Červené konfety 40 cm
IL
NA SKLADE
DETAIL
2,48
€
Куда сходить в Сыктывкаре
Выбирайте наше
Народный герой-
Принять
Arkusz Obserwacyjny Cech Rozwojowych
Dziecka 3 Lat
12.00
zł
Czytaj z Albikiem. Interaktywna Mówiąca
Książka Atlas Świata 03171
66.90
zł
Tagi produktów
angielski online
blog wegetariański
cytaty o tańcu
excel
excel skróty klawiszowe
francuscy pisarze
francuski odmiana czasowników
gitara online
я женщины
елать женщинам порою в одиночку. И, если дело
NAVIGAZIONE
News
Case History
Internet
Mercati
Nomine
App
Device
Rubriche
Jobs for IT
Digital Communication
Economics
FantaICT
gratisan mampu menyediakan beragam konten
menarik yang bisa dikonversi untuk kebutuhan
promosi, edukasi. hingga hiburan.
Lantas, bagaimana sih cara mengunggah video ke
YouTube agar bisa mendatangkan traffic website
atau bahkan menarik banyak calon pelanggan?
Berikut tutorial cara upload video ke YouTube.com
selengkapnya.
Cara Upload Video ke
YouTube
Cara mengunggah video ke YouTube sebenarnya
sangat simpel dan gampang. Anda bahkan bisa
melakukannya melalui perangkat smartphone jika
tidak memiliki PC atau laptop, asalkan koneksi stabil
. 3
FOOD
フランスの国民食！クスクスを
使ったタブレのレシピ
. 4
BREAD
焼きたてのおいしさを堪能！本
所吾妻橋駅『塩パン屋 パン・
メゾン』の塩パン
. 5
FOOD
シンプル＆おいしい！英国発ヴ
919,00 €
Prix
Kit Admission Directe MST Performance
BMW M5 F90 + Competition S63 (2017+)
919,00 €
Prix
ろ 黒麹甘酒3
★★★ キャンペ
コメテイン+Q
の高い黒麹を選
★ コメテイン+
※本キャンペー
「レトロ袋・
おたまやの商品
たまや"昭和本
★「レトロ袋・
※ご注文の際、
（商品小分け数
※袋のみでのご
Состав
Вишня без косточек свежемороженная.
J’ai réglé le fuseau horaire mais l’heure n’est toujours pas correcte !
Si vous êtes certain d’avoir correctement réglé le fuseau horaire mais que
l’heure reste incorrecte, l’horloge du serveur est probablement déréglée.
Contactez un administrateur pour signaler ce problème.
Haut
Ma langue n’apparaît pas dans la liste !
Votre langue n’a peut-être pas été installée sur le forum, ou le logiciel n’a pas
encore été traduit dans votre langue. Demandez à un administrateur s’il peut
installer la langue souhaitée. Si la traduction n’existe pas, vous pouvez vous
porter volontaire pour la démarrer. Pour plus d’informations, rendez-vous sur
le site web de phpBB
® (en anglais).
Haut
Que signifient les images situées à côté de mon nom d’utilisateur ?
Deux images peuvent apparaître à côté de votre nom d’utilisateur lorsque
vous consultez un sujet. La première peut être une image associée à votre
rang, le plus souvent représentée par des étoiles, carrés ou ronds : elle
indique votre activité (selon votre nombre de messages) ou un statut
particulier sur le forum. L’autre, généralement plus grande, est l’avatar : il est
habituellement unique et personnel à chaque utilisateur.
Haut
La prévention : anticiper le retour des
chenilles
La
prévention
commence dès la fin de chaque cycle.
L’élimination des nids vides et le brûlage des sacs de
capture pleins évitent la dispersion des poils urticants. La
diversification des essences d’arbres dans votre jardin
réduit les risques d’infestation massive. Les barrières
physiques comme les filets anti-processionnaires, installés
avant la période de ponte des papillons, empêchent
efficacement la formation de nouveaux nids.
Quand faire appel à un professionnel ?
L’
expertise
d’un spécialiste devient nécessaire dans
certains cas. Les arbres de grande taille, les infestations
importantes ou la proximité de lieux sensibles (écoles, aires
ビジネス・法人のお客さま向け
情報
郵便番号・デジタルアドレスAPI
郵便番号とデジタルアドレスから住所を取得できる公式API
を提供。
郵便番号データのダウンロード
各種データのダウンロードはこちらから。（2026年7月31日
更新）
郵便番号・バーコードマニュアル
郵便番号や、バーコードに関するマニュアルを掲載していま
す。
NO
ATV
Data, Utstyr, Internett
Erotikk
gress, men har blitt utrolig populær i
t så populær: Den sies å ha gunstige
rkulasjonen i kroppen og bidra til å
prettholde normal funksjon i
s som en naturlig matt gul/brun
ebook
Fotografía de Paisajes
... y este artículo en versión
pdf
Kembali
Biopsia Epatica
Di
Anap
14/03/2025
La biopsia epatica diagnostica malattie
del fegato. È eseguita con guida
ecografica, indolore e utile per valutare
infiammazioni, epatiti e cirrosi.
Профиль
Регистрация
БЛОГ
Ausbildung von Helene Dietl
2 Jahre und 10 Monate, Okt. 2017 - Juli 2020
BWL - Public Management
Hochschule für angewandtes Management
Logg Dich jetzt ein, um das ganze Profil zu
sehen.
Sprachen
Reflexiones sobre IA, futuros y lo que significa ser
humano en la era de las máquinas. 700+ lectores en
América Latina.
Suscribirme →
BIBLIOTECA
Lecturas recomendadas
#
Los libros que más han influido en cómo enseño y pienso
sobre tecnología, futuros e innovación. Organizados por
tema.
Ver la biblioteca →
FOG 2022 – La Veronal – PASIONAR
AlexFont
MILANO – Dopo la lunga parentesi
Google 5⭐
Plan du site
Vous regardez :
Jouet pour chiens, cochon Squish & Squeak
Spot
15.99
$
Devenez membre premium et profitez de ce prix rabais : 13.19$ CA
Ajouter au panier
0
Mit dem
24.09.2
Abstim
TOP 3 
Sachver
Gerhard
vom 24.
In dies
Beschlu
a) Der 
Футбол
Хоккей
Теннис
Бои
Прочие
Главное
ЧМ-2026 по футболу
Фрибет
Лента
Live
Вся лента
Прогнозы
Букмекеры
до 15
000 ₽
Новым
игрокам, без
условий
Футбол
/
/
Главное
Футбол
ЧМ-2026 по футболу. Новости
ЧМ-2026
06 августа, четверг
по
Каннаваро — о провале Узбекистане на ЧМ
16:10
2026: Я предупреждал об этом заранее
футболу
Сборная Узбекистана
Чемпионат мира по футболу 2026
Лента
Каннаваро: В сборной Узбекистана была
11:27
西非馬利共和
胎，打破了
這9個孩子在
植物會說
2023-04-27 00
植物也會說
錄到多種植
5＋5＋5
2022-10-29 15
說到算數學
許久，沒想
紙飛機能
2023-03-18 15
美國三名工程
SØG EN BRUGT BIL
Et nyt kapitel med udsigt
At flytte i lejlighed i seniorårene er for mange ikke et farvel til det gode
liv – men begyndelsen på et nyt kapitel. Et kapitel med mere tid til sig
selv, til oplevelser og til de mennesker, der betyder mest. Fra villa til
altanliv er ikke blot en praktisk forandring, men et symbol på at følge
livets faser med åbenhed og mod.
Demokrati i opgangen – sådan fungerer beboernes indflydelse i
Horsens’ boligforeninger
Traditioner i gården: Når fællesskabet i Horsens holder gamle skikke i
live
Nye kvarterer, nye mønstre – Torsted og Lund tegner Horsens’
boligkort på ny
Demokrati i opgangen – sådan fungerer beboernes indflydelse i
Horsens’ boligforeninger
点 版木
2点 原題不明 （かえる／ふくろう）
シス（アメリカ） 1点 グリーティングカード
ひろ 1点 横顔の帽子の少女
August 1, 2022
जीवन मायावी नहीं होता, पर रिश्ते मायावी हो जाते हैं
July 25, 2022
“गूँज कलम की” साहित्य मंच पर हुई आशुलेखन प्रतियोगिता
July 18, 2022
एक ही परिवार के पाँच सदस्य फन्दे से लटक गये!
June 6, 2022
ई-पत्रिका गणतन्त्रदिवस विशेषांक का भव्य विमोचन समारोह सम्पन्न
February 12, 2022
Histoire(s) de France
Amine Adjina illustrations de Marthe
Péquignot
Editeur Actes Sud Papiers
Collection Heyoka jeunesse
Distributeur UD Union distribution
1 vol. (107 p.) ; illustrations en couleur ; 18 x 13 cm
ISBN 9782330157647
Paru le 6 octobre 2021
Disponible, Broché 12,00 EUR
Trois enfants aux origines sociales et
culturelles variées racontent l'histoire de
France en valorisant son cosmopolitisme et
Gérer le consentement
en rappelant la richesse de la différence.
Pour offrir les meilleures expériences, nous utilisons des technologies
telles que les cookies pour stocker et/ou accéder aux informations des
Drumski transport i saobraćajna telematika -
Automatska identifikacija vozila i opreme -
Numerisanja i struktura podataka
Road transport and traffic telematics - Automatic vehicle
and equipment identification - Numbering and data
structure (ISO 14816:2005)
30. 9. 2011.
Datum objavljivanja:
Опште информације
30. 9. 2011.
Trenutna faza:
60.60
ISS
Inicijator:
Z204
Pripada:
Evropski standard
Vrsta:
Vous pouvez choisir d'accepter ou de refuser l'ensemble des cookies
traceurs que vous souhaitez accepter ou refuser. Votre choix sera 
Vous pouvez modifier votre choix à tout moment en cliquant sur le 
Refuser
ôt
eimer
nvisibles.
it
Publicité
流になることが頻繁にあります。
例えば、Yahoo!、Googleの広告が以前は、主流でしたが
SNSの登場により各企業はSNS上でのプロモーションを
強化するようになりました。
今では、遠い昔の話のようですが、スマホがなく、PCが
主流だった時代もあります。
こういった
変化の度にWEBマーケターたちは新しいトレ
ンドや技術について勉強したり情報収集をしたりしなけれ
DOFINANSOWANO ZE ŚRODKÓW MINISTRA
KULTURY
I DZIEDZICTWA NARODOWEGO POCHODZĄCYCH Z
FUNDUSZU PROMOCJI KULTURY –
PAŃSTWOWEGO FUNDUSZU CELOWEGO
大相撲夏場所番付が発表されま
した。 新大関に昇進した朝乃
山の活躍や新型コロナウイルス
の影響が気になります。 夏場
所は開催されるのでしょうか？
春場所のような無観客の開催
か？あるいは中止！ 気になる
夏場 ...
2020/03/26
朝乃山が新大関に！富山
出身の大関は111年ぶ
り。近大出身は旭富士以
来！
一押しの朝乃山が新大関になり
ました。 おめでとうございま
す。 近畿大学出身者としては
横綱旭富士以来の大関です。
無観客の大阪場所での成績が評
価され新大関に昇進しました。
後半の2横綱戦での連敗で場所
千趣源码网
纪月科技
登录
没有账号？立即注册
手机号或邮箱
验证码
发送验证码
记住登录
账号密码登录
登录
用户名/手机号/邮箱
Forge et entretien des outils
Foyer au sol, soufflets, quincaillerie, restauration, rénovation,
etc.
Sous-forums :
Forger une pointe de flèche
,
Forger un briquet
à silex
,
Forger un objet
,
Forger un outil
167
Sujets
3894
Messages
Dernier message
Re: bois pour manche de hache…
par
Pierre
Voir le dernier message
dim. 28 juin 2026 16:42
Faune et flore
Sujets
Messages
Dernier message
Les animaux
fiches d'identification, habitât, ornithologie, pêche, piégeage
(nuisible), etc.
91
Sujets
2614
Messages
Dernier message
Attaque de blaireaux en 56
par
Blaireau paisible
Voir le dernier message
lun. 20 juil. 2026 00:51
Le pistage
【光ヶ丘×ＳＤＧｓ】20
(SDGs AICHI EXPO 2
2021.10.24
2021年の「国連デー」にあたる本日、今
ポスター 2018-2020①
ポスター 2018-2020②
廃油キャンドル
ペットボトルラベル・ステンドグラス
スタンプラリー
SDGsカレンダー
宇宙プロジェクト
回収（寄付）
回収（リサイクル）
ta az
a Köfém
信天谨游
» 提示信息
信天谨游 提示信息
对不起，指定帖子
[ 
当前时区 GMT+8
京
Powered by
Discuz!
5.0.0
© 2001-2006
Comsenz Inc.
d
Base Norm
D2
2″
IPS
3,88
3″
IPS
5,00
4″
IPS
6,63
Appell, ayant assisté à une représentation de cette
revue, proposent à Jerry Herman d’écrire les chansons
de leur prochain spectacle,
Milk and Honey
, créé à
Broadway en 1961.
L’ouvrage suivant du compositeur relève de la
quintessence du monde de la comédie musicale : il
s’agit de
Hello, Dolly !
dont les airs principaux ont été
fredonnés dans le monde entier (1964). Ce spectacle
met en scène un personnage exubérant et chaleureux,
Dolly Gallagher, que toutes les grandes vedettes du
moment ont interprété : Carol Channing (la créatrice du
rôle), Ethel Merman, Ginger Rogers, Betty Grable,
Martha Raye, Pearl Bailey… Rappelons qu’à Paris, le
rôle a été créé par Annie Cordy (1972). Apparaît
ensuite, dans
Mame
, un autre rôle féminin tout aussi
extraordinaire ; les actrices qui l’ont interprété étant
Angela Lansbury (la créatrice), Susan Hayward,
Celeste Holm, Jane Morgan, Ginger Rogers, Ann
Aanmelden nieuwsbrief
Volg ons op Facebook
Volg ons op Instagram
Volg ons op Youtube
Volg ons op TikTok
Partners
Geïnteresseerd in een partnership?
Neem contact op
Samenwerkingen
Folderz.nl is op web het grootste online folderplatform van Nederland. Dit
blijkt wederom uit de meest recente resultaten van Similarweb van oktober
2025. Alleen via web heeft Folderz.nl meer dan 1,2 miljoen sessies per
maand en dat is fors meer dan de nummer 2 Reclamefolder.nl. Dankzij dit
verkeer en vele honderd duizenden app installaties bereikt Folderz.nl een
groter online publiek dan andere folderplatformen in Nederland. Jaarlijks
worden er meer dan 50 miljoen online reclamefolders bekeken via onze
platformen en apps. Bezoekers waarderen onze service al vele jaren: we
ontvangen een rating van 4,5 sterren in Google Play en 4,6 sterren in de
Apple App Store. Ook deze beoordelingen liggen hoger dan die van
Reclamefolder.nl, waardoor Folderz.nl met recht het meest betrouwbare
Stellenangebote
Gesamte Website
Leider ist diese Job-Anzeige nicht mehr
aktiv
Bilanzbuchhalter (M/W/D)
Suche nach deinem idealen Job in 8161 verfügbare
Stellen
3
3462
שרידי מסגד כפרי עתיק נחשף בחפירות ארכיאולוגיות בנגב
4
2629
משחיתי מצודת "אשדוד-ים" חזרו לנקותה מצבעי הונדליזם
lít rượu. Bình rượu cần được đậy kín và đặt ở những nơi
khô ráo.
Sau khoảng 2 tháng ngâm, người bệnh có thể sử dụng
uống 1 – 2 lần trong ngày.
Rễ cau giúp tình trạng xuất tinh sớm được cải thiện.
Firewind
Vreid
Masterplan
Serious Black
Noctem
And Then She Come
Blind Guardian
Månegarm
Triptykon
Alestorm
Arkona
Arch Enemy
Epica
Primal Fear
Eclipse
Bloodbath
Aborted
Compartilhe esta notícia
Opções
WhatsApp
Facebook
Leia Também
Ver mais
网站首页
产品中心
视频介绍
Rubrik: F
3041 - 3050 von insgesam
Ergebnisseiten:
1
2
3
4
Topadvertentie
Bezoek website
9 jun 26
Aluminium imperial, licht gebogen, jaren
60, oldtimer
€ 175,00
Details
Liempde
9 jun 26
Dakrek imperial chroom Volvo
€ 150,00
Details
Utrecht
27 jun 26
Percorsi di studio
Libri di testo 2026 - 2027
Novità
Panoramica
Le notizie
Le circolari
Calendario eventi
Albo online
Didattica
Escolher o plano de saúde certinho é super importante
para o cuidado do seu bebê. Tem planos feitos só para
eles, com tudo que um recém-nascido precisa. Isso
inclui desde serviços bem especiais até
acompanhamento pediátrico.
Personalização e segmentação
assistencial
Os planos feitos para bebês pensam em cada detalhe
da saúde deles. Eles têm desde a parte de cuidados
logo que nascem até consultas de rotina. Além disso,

□ □ □ □ □

Copy out the records word for word, from the very first line through the line containing "Cara mengunggah video ke YouTube sebenarnya", with that line included.

Červené konfety 40 cm
IL
NA SKLADE
DETAIL
2,48
€
Куда сходить в Сыктывкаре
Выбирайте наше
Народный герой-
Принять
Arkusz Obserwacyjny Cech Rozwojowych
Dziecka 3 Lat
12.00
zł
Czytaj z Albikiem. Interaktywna Mówiąca
Książka Atlas Świata 03171
66.90
zł
Tagi produktów
angielski online
blog wegetariański
cytaty o tańcu
excel
excel skróty klawiszowe
francuscy pisarze
francuski odmiana czasowników
gitara online
я женщины
елать женщинам порою в одиночку. И, если дело
NAVIGAZIONE
News
Case History
Internet
Mercati
Nomine
App
Device
Rubriche
Jobs for IT
Digital Communication
Economics
FantaICT
gratisan mampu menyediakan beragam konten
menarik yang bisa dikonversi untuk kebutuhan
promosi, edukasi. hingga hiburan.
Lantas, bagaimana sih cara mengunggah video ke
YouTube agar bisa mendatangkan traffic website
atau bahkan menarik banyak calon pelanggan?
Berikut tutorial cara upload video ke YouTube.com
selengkapnya.
Cara Upload Video ke
YouTube
Cara mengunggah video ke YouTube sebenarnya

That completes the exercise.